You approach Anthony Gonzalez and M83 with certain expectations - ambition, a sense of epic scale, wistful romantic dalliances, ghostly encounters, defiant bombast, unabashed grandeur and an unwavering adoration for youthful reverie.
What you don’t expect is bitter detachment and sweeping statements loaded with dismissive arrogance, yet that’s what we got when Gonzalez spoke to Pitchfork in March. How we consume music nowadays, the quality of what music dominates media and even the most recent Star Wars movie all fell under rueful scrutiny.

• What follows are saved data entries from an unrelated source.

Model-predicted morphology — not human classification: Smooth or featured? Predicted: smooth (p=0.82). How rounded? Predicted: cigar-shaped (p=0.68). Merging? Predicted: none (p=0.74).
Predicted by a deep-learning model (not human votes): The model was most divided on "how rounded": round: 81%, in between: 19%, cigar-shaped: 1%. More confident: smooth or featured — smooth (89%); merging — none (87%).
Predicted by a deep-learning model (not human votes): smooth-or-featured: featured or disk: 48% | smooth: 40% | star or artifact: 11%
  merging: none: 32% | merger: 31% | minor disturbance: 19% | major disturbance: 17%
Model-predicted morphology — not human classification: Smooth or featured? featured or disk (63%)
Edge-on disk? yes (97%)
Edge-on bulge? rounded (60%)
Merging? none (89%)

'What's played in the mainstream is just awful, it makes me want to puke,' he lamented. 'Whereas what was playing in the Eighties was actually really good, really thought-out music. Now, you're maybe going to hear 50 songs during the day that were made by ten producers using the same sounds.'
It goes on.
'I see what kids are watching nowadays, and it makes me sick. It's all 3D, there's no hand-drawn cartoons anymore. It's always about learning and being happy, but life is not about that. Life is way harder.'
Rather than rage against this apparent dying of the light on his new record, Anthony Gonzalez kind of, sort of, just… doesn’t bother to do much of anything. Again, hardly what one might anticipate. That said, nobody really predicted ‘Midnight City’, its zeitgeist-capturing saxophone flourish and the track’s subsequent worldwide ubiquity, either. Nor did anyone call Gonzalez emerging from Hollywood shadows with ‘Do It, Try It’, a seemingly hurled-together hodgepodge of vaudeville, 16-bit console aesthetic and, but of course, neon-soaked nostalgic yearning. Okay, I guess we all saw that last part coming.

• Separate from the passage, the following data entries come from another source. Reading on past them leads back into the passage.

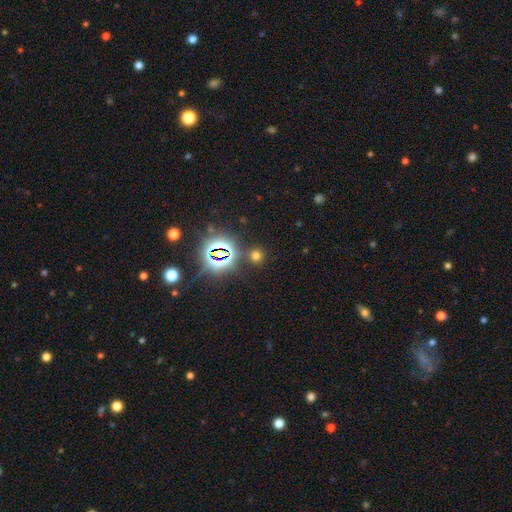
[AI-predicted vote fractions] Morphology: type=smooth (55%); roundness=round (89%); merging=none (83%).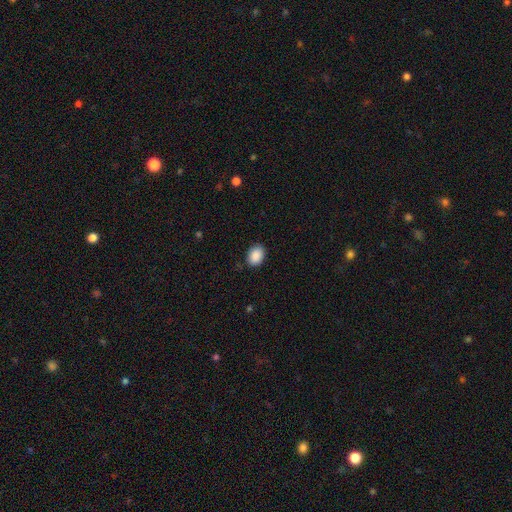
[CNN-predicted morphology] Smooth or featured? smooth (90%)
How rounded? in between (73%)
Merging? none (86%)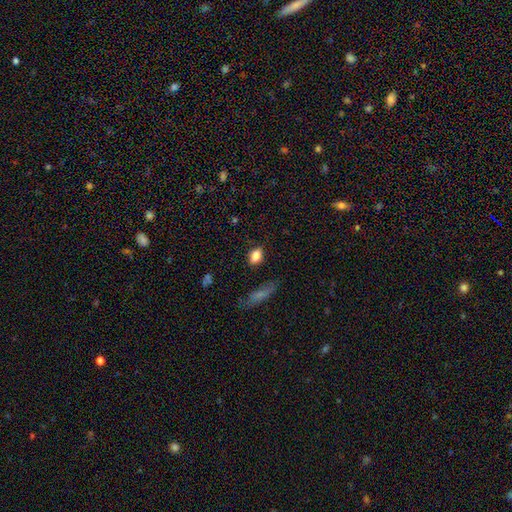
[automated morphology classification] Smooth or featured: smooth — 81% (featured or disk — 10%)
How rounded: in between — 82% (round — 14%)
Merging: none — 83% (minor disturbance — 12%)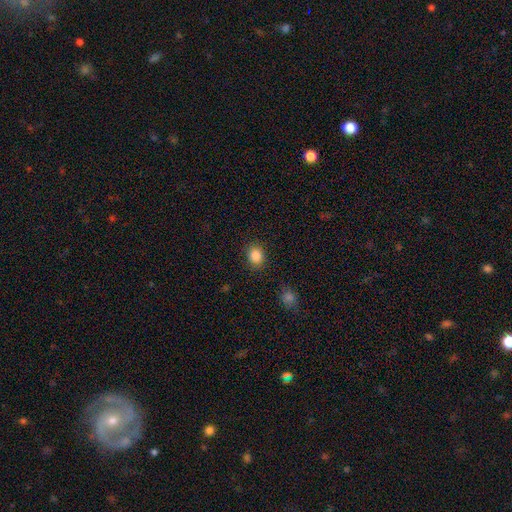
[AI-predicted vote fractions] A smooth galaxy with no disk features (86%) that is round (65%). Merging: none (86%).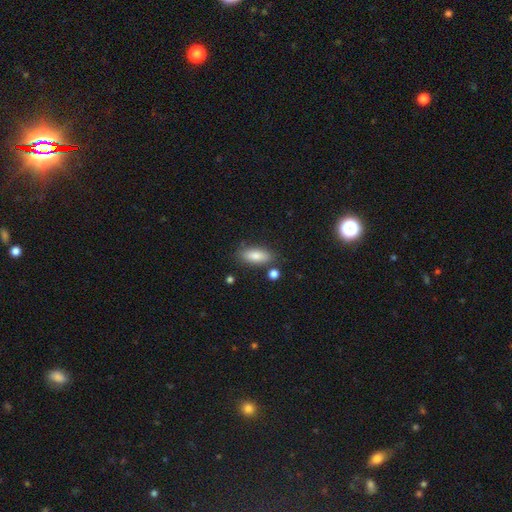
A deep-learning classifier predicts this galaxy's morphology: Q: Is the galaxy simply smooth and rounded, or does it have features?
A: smooth — 81%.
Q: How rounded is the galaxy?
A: in between — 76%.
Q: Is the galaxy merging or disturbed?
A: none — 79%.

So perhaps nothing makes sense and that’s precisely the way it’s supposed to be. How best to try and make sense of Junk, the seventh studio effort under the M83 banner and by some distance the most disappointing one, too? According to Gonzalez, it is a 'statement' that reflects the modern attitude towards music; how people disregard album narrative in favour of picking and choosing select cuts. Fair enough, we live in a playlist-dominated culture these days, but this is nonetheless a somewhat depressing realisation coming as it does from someone who has previously released considered tone poems like Dead Seas, Red Cities & Lost Ghosts and Saturdays = Youth alongside grand undertakings such as Hurry Up, We’re Dreaming.The last one in particular is a challenging and dense endeavour that may not work for everyone but there’s a carefully-constructed beginning, middle and end deserving of real admiration.

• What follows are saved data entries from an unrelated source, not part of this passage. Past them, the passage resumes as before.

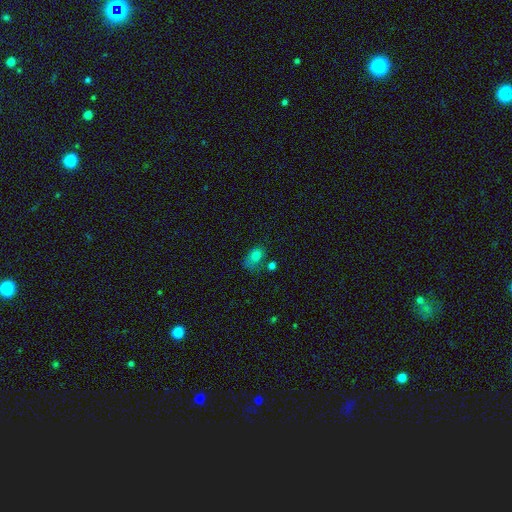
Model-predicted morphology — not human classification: smooth_or_featured: smooth (p=0.75) [alt: star or artifact p=0.13]
how_rounded: in between (p=0.76) [alt: round p=0.22]
merging: none (p=0.37) [alt: minor disturbance p=0.28]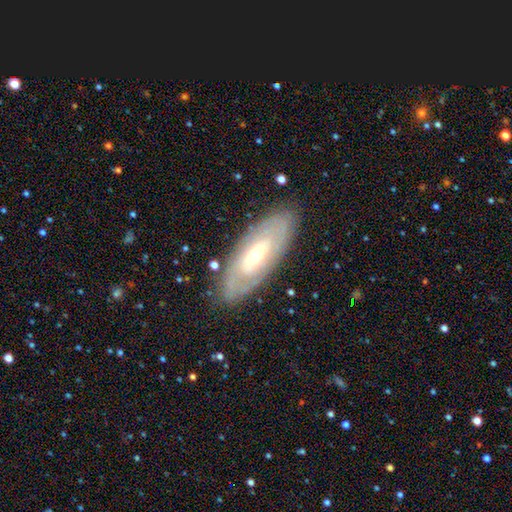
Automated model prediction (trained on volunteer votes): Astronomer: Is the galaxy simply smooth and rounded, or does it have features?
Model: featured or disk — 69%.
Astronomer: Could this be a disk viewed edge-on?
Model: no — 83%.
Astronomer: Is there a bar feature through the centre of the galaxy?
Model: no — 62%.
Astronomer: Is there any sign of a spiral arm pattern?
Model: yes — 62% (runner-up: no, 38%).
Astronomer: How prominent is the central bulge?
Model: moderate — 51% (runner-up: small, 43%).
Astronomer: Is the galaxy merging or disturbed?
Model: none — 84%.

Junk barely even has that basic structure. Gonzalez’s admission that it’s probably his most personal record yet is either expert trolling or deeply alarming. ‘Do It, Try It’ serves as a decent microcosm for the overall journey; scattershot, questionable, overstuffed, undercooked and, ultimately, fine. Only, M83 should never be merely ‘fine’. Sky-scraping standards are long established. Though Gonzalez is wise not to try for ‘Midnight City II’ – and it’s hard not to take the lead single deployment of ‘Do It, Try It’ as a very deliberate riposte to the monster success of its precursor - just about everything here feels like the appalling album art should have been a giant ¯_(ツ)_/¯ instead.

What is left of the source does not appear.